What the exercise asks: This exercise calls for every line of the data below with the string "round" in it.

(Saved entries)
*** Block opens ***
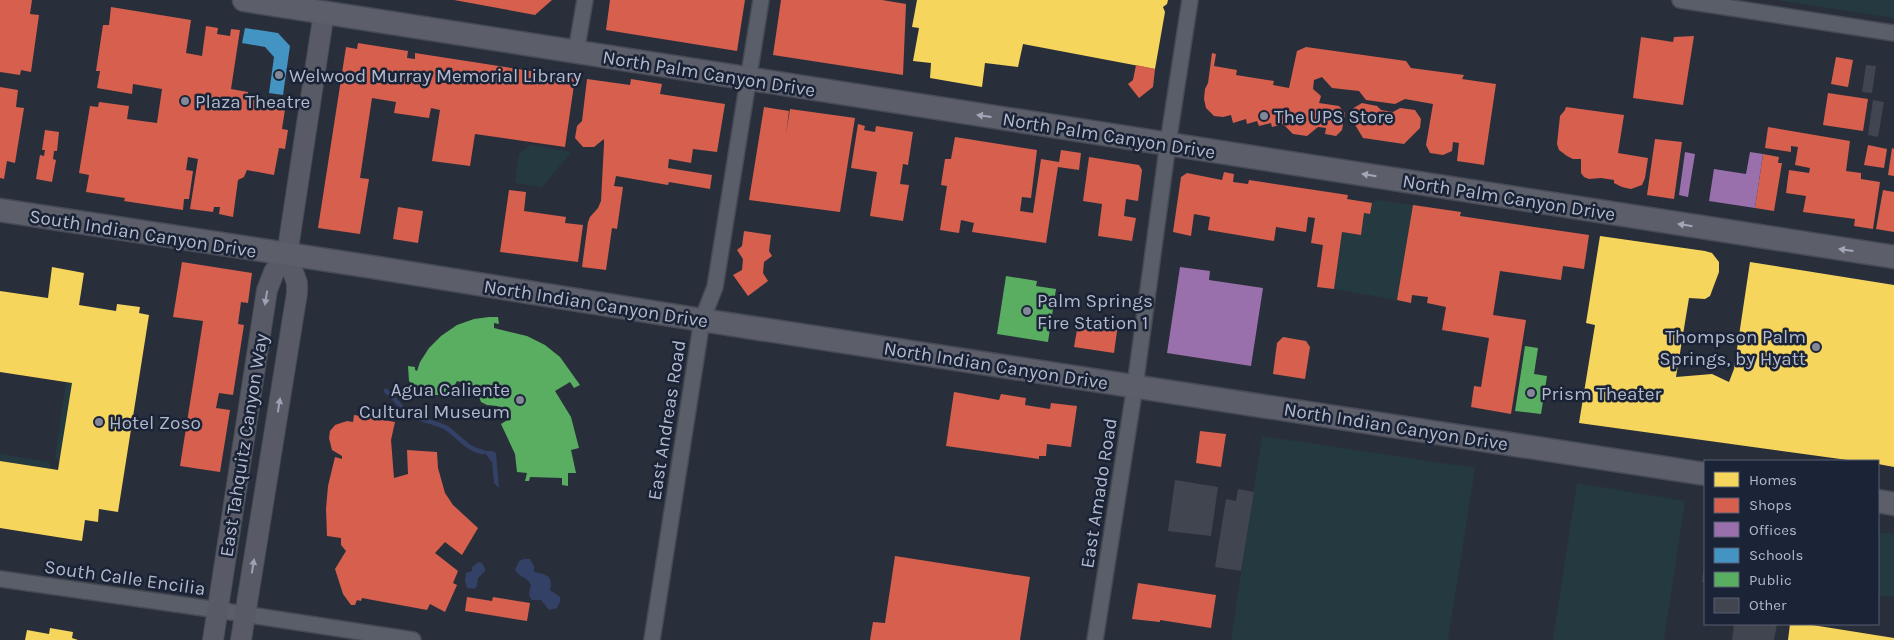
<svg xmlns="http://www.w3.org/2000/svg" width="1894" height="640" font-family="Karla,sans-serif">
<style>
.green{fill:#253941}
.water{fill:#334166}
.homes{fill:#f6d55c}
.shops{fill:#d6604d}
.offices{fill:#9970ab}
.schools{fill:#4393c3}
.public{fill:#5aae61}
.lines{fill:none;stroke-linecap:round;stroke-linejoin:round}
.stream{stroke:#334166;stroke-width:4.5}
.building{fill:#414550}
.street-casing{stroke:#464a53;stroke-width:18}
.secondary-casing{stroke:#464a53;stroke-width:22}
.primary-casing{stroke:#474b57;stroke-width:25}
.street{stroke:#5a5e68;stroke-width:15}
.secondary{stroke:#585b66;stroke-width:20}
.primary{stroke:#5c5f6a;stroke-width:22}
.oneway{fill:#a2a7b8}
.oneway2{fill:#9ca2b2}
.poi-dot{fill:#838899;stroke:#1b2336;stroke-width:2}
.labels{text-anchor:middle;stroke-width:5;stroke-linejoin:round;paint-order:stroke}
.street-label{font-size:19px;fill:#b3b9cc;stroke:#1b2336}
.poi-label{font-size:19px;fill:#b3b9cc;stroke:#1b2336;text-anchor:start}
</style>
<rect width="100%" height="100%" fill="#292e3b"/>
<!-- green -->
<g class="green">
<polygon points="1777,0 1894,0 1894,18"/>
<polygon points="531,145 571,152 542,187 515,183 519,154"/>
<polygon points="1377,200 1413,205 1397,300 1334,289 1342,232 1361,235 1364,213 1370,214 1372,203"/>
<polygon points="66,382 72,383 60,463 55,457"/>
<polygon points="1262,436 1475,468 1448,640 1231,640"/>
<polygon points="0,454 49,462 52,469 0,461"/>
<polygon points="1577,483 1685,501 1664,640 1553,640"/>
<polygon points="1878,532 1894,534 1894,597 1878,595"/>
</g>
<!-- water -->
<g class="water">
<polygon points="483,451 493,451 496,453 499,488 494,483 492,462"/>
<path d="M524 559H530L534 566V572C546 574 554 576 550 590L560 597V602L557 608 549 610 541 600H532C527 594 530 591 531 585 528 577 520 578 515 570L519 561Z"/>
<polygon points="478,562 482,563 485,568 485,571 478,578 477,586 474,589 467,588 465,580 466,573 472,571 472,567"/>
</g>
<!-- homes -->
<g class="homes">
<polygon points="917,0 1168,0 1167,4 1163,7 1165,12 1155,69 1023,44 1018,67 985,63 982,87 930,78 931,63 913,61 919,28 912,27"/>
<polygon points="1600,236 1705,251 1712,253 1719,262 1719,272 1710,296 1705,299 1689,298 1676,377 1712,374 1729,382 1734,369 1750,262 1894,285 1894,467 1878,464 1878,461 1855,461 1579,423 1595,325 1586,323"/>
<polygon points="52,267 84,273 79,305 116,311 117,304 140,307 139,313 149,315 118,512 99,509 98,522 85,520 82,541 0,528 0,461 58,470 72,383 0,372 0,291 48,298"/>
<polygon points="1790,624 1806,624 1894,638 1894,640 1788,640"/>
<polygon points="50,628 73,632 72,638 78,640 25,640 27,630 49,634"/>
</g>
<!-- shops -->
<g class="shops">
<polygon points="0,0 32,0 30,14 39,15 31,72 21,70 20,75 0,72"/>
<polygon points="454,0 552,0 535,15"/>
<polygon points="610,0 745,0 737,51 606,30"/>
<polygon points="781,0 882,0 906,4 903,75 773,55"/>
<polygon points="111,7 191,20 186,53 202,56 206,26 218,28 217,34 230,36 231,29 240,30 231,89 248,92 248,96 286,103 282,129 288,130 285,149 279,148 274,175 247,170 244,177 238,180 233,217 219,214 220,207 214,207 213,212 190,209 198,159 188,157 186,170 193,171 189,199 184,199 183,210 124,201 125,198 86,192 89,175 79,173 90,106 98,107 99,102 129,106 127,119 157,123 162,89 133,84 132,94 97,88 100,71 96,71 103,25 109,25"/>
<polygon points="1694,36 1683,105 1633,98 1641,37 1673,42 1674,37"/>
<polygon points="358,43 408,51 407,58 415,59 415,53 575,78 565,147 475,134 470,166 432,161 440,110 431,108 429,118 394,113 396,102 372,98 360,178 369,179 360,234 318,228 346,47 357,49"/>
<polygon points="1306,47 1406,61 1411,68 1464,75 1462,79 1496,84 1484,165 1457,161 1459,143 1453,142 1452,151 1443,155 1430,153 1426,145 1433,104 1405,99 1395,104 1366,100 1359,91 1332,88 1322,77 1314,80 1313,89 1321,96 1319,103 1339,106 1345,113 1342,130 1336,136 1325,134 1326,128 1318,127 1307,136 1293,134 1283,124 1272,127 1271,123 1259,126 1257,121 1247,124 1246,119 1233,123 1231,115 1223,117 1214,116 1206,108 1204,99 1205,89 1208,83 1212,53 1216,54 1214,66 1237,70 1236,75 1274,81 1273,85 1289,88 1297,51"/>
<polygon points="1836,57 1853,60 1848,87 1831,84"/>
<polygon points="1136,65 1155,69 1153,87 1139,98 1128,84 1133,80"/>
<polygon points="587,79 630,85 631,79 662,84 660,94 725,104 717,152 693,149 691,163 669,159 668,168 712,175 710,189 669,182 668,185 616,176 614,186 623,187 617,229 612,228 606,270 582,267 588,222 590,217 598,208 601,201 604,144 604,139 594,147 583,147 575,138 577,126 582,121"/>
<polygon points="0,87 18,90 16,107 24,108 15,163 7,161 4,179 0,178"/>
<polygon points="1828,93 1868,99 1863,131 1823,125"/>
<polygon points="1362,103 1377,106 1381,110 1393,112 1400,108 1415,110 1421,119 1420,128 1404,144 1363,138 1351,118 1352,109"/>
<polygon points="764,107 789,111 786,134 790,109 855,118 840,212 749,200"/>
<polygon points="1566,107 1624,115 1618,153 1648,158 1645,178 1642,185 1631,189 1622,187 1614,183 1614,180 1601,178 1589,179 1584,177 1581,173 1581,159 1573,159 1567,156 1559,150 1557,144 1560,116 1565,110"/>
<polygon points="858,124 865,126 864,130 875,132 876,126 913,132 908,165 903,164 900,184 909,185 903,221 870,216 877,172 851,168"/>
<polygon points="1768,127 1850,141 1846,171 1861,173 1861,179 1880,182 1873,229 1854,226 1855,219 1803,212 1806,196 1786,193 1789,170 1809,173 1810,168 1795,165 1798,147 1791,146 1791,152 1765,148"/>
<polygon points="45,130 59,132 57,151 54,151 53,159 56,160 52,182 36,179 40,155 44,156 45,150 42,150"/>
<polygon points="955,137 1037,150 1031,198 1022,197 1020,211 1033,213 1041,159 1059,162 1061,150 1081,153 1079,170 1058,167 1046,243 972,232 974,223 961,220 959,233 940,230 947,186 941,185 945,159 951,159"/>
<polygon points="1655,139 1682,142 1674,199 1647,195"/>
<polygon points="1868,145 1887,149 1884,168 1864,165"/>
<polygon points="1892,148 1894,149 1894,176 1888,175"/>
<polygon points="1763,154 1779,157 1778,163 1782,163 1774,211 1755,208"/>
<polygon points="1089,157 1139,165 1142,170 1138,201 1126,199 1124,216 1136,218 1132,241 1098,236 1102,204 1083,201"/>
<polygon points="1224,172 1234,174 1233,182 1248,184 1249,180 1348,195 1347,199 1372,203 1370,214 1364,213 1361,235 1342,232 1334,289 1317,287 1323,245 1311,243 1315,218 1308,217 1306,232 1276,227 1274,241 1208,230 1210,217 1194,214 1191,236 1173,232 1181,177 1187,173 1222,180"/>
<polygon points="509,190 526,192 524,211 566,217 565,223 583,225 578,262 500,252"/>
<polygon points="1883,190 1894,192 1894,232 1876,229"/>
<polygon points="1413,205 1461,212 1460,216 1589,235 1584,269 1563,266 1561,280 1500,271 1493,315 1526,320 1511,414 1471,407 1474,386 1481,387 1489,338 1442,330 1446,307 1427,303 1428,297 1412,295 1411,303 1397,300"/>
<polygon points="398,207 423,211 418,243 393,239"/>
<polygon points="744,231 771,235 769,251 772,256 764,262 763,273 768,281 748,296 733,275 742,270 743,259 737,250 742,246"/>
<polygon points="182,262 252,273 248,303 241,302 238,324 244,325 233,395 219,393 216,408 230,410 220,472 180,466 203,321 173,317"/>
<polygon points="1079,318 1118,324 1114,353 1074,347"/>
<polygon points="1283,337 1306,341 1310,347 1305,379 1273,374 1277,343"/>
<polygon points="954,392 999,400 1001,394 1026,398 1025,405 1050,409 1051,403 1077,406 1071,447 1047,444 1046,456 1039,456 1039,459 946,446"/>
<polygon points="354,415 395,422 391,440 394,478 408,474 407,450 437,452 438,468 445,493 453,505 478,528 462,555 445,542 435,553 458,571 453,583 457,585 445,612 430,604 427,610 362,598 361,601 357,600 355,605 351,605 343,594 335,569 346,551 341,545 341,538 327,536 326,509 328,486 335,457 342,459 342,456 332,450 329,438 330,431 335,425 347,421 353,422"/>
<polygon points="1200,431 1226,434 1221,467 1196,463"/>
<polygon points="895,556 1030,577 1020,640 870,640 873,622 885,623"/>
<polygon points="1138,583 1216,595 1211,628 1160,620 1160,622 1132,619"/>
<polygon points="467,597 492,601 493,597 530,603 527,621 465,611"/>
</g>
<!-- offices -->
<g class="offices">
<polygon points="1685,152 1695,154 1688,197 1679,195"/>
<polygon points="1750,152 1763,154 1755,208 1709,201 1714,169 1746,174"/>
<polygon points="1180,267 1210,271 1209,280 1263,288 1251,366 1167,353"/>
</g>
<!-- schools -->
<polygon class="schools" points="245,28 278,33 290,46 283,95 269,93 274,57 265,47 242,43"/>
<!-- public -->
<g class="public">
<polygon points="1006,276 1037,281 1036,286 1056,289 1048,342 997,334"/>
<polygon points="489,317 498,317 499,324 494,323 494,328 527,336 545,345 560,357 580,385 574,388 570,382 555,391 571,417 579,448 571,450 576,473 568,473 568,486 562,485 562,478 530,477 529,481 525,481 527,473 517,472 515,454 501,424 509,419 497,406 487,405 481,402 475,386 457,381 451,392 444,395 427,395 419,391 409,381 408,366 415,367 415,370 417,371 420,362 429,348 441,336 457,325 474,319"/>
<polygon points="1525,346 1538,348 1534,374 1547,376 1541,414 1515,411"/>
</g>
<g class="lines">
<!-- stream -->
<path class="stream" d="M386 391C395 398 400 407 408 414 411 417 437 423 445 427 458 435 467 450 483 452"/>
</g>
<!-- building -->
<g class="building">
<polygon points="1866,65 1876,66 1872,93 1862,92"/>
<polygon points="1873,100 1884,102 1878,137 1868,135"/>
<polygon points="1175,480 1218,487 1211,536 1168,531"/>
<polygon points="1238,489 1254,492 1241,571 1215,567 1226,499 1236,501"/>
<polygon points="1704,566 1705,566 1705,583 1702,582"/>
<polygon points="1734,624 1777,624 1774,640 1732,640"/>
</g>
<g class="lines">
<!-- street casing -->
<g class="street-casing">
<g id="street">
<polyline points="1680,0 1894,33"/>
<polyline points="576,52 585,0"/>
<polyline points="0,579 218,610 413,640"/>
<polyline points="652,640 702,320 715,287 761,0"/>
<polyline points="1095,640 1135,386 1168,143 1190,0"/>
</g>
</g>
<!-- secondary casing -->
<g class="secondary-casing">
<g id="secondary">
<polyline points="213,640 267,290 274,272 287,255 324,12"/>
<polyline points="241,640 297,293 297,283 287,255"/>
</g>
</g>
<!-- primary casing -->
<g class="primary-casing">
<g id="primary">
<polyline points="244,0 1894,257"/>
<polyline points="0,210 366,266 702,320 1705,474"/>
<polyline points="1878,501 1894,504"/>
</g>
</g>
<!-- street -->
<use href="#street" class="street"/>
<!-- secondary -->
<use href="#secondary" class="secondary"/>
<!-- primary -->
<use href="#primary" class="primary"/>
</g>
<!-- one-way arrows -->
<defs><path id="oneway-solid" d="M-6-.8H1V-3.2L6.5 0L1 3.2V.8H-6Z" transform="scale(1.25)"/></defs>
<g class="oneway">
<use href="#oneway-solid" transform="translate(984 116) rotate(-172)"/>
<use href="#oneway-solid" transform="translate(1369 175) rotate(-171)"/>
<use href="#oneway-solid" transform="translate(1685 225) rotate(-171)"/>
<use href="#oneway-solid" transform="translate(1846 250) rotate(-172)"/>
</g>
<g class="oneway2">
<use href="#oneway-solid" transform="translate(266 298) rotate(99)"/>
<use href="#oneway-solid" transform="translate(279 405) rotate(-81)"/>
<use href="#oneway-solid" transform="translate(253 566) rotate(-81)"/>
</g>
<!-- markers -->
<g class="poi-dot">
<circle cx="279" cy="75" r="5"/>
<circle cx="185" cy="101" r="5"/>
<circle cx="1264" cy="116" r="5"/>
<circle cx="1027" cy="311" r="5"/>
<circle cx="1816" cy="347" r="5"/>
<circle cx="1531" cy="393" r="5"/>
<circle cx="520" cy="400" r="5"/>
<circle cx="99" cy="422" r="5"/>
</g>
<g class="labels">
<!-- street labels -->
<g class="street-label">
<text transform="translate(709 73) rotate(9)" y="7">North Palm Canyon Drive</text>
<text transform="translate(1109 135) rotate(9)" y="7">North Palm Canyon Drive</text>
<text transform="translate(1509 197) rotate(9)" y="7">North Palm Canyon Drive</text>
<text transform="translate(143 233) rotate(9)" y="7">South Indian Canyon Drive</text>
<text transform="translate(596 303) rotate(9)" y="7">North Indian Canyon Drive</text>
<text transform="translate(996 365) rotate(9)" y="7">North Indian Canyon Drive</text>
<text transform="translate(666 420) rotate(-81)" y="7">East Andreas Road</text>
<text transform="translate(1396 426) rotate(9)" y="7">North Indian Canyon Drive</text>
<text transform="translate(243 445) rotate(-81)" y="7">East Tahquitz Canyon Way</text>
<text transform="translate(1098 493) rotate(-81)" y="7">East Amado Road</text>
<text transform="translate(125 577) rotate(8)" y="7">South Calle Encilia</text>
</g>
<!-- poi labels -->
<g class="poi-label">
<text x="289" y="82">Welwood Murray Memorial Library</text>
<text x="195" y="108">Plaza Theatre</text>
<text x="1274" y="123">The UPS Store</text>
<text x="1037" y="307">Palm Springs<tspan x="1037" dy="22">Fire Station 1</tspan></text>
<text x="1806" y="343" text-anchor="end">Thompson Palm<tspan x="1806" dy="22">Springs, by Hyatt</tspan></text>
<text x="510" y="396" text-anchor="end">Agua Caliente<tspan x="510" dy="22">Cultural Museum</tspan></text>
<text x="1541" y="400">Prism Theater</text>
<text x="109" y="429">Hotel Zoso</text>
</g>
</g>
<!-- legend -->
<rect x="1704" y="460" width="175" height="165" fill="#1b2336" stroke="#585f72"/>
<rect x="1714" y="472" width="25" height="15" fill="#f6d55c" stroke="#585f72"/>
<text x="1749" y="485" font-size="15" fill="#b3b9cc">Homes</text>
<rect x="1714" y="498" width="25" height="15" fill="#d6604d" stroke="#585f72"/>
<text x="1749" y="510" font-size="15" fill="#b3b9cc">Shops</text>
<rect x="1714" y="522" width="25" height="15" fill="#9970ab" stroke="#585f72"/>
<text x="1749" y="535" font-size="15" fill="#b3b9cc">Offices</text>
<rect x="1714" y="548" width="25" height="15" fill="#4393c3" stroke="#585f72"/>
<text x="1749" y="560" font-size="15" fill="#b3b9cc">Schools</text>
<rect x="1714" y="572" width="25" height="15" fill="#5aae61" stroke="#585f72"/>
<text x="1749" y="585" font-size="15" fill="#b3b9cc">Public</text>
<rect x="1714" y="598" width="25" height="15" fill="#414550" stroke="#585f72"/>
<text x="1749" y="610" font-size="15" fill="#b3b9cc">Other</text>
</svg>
*** Block closes ***
Answer for this exercise:
.lines{fill:none;stroke-linecap:round;stroke-linejoin:round}
.labels{text-anchor:middle;stroke-width:5;stroke-linejoin:round;paint-order:stroke}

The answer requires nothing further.